Vann did not know about the fight at the southern tree line until it had almost ended. Maj. Lam Quang Tho, the Dinh Tuong Province chief, who was in charge of these provincial forces and who was theoretically functioning as one of Dam’s regimental commanders for the operation, did not bother to inform Dam that it was occurring. Tho was the man whom Diem had also made commander of the armor regiment at My Tho as additional anticoup insurance because his family was among the landowning class of the Delta who had allied themselves with the Ngo Dinhs. Tho did not order his second Civil Guard battalion to hurry to the assistance of the first once the shooting started, so that they could attack together, nor did he do anything to correct the faulty artillery after an American lieutenant accompanying the Civil Guards borrowed a radio to warn him about it. He did not come forward to organize an assault himself, although the scene of the action was less than a two-mile walk from the main road to the south where he had set up his field headquarters. After the casualties reached eight killed and fourteen wounded and the Civil Guard captain was hit in the leg, he did what was normal for a Saigon commander: he asked someone else to fight his war. He radioed a request to Dam to land the two infantry companies Dam was holding at Tan Hiep airstrip as a division reserve in the rice fields behind the southern tree line. Theoretically, dropping the reserve in their rear would force the guerrillas to abandon their positions. Tho did not realize it would also mean landi
ng troops in the open paddies in front of the western tree line of Bac where the rest of the guerrilla regulars were waiting in the foxholes dug into the irrigation dike.
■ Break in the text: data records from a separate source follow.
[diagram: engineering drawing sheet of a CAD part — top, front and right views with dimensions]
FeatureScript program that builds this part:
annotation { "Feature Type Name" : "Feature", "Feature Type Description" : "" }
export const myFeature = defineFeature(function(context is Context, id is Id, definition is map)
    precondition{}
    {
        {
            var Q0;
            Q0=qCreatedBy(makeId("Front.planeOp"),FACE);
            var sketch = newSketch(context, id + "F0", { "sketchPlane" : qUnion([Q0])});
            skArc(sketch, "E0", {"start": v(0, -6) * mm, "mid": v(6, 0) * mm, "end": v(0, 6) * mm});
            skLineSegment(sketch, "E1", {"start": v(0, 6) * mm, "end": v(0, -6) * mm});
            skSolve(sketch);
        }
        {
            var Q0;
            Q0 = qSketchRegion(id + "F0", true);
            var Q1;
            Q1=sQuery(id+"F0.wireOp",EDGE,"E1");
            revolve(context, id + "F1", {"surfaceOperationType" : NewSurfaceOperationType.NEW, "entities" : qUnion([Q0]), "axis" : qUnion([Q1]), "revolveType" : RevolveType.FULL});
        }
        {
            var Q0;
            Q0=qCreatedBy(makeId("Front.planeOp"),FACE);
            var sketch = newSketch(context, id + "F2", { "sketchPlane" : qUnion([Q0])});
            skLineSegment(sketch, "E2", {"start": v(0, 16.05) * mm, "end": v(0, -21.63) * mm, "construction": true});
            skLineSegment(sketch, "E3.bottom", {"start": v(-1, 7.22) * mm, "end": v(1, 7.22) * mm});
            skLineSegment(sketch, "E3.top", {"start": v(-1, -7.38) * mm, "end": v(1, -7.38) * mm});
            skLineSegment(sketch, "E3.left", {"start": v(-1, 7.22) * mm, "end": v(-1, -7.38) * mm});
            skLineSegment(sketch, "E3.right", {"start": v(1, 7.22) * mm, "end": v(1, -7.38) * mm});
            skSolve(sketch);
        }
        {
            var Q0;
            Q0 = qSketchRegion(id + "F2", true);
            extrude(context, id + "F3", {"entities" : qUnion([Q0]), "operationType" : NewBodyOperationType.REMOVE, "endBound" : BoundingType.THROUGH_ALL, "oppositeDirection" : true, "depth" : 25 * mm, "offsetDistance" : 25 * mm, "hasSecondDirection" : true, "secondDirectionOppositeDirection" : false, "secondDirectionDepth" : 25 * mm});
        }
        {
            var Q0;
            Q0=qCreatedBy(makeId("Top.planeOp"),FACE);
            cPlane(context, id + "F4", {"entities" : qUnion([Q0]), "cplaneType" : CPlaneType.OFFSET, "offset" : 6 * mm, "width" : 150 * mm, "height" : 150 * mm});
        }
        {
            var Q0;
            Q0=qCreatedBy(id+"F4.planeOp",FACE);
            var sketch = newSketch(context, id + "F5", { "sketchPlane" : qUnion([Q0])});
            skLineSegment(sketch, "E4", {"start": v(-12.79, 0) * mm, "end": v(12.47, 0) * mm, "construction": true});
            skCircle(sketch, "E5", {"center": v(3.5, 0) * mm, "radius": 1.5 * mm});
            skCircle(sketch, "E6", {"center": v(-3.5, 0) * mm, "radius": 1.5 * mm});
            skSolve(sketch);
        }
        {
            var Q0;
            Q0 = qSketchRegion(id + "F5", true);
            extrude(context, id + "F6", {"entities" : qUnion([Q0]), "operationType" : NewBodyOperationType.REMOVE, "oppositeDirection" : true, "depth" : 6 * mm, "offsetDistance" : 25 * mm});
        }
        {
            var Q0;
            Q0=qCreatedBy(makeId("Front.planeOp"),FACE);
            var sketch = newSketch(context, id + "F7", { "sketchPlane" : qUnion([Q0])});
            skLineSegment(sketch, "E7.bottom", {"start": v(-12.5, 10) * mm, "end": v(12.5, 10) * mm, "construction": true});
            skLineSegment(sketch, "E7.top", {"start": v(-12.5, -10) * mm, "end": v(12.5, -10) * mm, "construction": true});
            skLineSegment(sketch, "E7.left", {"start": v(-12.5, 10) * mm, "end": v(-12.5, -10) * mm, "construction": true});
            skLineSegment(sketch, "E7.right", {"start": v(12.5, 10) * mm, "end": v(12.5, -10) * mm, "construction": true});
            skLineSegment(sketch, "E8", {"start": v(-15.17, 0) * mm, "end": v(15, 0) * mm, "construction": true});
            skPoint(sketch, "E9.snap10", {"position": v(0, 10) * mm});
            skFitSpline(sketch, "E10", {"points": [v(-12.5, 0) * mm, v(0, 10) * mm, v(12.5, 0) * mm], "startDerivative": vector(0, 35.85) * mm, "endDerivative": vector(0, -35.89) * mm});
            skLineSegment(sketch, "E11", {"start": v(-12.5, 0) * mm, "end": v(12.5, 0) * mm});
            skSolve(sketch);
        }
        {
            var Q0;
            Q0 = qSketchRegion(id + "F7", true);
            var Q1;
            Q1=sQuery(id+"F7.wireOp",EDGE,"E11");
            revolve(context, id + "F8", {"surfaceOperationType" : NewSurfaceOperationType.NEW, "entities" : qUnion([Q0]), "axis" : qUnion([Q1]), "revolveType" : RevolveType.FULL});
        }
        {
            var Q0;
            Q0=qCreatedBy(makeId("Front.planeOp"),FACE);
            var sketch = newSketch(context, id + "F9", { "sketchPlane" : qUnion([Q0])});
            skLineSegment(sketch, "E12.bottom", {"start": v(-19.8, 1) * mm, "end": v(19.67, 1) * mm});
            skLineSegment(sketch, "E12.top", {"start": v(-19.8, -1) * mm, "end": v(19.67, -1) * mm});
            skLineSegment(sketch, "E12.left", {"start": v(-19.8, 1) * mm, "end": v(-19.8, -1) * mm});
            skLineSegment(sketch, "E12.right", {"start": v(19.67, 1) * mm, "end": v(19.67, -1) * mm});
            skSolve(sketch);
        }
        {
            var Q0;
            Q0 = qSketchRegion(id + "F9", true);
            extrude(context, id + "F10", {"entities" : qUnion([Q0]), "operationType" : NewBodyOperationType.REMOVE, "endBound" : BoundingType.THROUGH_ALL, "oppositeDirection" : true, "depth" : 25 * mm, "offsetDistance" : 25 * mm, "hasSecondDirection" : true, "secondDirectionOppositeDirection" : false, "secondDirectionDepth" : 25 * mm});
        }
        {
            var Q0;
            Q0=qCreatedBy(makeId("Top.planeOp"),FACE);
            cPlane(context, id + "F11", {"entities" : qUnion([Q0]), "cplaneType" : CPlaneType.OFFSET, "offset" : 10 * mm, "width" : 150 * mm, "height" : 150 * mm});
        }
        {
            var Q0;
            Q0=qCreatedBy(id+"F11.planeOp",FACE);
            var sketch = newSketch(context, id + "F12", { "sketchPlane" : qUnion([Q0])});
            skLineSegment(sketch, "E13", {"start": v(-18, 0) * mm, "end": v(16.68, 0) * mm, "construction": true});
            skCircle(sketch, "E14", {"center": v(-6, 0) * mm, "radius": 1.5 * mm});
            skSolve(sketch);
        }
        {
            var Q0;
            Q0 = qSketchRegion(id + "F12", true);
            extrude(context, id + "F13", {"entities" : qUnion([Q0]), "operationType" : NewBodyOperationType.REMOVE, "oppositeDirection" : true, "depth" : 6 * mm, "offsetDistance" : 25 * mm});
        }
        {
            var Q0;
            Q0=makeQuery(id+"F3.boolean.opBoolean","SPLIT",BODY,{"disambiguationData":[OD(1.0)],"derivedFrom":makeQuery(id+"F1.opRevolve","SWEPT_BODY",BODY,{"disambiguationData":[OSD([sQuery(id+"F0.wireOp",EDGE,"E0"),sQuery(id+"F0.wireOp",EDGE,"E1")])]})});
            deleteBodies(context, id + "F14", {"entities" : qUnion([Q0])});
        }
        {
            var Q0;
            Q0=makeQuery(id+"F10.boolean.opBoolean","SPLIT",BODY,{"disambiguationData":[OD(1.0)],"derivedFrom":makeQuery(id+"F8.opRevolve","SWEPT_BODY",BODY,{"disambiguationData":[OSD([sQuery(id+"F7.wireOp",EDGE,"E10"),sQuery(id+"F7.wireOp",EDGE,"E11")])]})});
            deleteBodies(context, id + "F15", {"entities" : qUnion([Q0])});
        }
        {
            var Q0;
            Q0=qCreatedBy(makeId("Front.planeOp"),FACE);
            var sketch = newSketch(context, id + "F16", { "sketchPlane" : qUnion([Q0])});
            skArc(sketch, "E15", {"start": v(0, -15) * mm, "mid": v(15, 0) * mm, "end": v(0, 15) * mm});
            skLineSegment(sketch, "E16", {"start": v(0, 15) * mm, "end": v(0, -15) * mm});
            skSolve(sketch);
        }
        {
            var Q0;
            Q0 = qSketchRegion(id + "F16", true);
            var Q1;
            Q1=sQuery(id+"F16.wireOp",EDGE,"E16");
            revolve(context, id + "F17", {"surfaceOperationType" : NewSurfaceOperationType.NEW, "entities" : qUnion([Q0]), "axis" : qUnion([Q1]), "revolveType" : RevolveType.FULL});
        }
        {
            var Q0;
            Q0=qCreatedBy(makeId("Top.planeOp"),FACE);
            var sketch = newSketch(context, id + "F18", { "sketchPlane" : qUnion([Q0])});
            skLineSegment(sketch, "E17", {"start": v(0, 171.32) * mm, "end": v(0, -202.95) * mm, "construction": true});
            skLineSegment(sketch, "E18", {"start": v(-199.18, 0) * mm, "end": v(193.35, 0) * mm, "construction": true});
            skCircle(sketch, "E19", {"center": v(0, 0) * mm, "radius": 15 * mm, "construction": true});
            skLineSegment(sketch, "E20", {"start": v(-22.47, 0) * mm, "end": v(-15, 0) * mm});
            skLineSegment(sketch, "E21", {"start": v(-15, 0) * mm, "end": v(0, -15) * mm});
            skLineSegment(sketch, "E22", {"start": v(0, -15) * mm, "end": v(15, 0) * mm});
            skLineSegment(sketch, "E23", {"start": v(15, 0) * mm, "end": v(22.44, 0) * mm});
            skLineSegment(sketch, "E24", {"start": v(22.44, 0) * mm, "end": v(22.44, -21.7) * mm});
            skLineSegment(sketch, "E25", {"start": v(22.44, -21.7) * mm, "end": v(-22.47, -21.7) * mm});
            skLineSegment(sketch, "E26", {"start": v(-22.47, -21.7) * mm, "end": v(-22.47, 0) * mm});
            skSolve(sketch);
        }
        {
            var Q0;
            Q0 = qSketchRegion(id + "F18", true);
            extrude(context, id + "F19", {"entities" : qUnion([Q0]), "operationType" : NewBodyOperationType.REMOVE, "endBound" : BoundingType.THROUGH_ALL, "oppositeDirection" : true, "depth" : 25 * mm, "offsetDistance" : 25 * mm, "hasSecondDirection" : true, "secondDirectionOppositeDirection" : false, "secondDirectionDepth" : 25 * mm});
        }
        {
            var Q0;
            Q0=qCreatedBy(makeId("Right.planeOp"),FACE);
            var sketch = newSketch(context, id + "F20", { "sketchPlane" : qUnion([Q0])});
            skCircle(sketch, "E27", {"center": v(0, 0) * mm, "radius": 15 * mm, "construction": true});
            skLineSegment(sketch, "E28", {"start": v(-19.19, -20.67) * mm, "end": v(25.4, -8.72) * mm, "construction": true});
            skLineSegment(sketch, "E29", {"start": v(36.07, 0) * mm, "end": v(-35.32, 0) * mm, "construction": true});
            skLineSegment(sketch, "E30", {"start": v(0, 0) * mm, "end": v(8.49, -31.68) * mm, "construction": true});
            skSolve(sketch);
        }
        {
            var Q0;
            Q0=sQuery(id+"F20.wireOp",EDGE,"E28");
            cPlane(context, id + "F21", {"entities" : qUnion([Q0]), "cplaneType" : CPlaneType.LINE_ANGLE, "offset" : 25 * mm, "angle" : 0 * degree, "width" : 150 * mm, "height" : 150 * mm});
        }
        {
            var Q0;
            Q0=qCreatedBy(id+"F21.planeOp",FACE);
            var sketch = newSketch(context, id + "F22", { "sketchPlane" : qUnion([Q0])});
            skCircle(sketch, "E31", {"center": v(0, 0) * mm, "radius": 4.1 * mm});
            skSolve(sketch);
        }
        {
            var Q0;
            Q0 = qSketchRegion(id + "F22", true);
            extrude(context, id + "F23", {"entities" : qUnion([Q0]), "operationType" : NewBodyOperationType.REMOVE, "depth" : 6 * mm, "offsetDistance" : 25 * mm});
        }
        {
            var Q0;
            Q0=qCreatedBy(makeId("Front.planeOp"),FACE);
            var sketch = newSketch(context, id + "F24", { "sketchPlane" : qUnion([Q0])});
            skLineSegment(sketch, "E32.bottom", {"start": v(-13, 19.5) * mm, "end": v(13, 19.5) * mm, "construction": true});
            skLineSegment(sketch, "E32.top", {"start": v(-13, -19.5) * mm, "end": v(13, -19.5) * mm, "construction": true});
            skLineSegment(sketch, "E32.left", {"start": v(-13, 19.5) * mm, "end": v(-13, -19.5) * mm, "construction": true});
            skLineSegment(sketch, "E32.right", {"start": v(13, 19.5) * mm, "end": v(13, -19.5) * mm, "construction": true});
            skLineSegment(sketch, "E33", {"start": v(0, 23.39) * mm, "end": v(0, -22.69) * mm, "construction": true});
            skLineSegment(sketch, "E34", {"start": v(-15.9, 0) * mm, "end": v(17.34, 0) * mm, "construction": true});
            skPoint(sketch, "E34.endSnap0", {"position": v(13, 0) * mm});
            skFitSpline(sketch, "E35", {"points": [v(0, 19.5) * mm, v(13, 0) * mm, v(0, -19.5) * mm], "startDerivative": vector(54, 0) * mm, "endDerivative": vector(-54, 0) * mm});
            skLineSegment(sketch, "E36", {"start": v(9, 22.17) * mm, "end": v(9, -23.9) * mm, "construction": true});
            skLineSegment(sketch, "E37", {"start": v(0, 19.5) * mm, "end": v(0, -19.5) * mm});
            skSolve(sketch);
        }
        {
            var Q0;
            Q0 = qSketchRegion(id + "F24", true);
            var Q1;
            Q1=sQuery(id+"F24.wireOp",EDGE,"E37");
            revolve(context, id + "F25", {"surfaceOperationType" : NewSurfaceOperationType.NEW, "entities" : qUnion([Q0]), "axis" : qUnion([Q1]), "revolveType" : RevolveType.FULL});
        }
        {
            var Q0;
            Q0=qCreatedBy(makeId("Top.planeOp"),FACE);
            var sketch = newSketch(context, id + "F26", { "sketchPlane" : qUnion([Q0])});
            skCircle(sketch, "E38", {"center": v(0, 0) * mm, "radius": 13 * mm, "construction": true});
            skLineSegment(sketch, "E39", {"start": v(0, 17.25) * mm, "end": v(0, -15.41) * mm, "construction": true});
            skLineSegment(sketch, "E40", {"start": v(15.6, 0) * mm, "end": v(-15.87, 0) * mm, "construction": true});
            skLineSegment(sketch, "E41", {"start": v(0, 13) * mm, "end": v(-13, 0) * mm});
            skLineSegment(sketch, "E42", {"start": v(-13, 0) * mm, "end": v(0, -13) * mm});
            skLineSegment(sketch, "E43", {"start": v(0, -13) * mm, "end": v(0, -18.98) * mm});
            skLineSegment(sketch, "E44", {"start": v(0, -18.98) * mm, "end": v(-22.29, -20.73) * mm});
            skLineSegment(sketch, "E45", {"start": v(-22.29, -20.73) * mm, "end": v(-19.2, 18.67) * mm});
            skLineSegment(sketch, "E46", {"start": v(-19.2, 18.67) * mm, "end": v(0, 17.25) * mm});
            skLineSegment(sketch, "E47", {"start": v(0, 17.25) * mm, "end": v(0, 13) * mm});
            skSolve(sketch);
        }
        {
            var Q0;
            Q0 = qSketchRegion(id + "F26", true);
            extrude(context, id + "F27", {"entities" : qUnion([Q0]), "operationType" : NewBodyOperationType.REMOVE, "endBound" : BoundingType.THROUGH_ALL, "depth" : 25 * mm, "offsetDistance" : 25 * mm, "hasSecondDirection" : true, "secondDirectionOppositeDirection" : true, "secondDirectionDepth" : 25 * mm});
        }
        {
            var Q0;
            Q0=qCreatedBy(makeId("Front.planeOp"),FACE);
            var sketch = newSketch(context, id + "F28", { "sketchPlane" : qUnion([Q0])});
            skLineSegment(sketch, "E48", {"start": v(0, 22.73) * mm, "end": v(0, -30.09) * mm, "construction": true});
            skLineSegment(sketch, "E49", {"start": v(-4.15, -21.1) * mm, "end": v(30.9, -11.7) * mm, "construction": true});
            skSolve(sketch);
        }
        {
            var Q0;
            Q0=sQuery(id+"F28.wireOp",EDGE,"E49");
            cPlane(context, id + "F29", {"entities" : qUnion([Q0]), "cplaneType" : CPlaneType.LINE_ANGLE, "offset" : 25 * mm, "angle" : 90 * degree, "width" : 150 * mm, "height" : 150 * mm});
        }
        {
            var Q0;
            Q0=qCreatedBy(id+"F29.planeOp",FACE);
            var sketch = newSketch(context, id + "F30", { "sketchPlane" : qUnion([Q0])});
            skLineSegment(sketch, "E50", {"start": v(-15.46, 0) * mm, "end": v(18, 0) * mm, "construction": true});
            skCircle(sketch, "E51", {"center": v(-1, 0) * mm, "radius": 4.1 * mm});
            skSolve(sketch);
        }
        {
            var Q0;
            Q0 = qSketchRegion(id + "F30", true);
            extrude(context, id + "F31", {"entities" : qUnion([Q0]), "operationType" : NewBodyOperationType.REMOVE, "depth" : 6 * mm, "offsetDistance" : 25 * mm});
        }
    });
Vann was in an L-19 north of Tan Thoi, following the movements of the third company of the division battalion which had landed ten minutes before, when Ziegler came up on the radio from the command-post tent at the airstrip. He described Tho’s request and said that Dam wanted Vann to fly down to Bac and select a landing site for the reserve. Vann was suspicious of Bac as soon as he saw the hamlet. It occurred to him that the guerrillas opposing the Civil Guards from the southern tree line might be part of a larger force that had retreated ahead of the advancing provincial troops. If so, Bac would be the logical assembly area for them. For the next fifteen minutes he searched the hamlet and the tree lines around it from the backseat of the spotter plane. The Army pilot up front slid the little aircraft back and forth in wide swoops at an altitude of a few hundred feet with the grace of a hawk riding a strong current of air. Occasionally, when Vann requested it, the pilot would shove the throttle forward and nose the plane down for a high-speed pass right over the trees.